# Reading text:

Ruxolitinib Cream 1.5% Significantly Improves Chronic Hand Dermatitis at 4 Weeks

Hannah Smith, BA

Credit: LinkedIn

Ruxolitinib cream 1.5% was significantly efficacious in treating chronic hand dermatitis over 4 weeks, according to new findings that may indicate breakthrough potential for the topical Janus kinase (JAK) inhibitor in a patient population currently without marketed treatment options.1

In late-breaking data presented at the Revolutionizing Atopic Dermatitis (RAD) 2023 Spring Conference in Washington, DC, this weekend, investigators from the University of Rochester Medical Center’s department of dermatology reported significant improvements in skin clearance, itch relief and quality of life among patients with chronic hand disease who received ruxolitinib cream 1.5%.

The 4-week interim analysis from an ongoing 12-week study funded by Incyte could support the progression of ruxolitinib cream toward a US Food and Drug Administration (FDA) application as the potentially first drug indicated to treat chronic hand disease.

# What to work on:
Print the full article about ruxolitinib cream for chronic hand dermatitis word for word.

[Text extracted from each page]
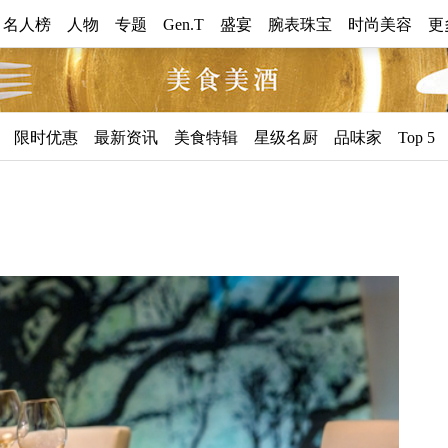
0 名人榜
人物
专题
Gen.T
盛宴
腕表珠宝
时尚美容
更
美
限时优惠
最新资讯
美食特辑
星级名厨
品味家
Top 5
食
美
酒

--

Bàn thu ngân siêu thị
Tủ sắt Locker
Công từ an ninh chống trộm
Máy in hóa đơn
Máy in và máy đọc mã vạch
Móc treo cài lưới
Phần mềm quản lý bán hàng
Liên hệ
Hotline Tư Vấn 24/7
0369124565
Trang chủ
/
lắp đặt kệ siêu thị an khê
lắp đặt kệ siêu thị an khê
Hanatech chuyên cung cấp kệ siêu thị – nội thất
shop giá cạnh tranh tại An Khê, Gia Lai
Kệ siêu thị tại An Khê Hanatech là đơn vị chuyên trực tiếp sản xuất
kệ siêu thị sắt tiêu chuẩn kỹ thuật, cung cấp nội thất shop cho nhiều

==

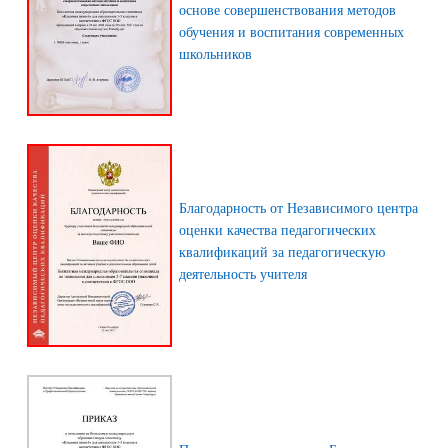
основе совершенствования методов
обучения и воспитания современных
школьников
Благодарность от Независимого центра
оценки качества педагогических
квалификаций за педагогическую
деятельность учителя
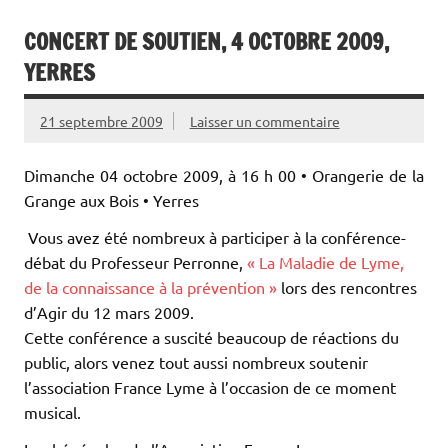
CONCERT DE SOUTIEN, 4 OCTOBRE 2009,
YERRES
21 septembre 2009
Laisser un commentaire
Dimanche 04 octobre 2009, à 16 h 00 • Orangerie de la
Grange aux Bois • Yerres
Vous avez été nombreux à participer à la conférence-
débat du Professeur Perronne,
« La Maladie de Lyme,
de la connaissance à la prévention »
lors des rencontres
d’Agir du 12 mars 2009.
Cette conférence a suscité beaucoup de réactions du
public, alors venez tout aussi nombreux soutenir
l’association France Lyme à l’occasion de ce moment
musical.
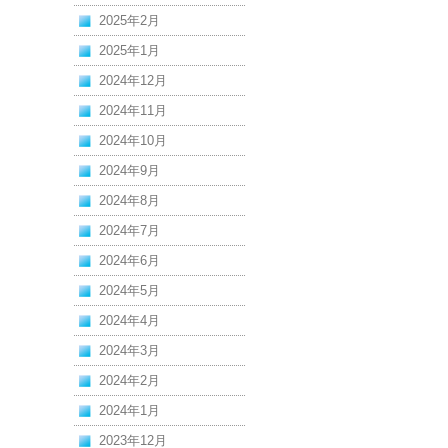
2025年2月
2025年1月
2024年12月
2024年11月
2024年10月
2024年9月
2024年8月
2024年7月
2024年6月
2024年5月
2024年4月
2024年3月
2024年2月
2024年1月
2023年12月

# Solution for this exercise:
Ruxolitinib Cream 1.5% Significantly Improves Chronic Hand Dermatitis at 4 Weeks

Hannah Smith, BA

Credit: LinkedIn

Ruxolitinib cream 1.5% was significantly efficacious in treating chronic hand dermatitis over 4 weeks, according to new findings that may indicate breakthrough potential for the topical Janus kinase (JAK) inhibitor in a patient population currently without marketed treatment options.1

In late-breaking data presented at the Revolutionizing Atopic Dermatitis (RAD) 2023 Spring Conference in Washington, DC, this weekend, investigators from the University of Rochester Medical Center’s department of dermatology reported significant improvements in skin clearance, itch relief and quality of life among patients with chronic hand disease who received ruxolitinib cream 1.5%.

The 4-week interim analysis from an ongoing 12-week study funded by Incyte could support the progression of ruxolitinib cream toward a US Food and Drug Administration (FDA) application as the potentially first drug indicated to treat chronic hand disease.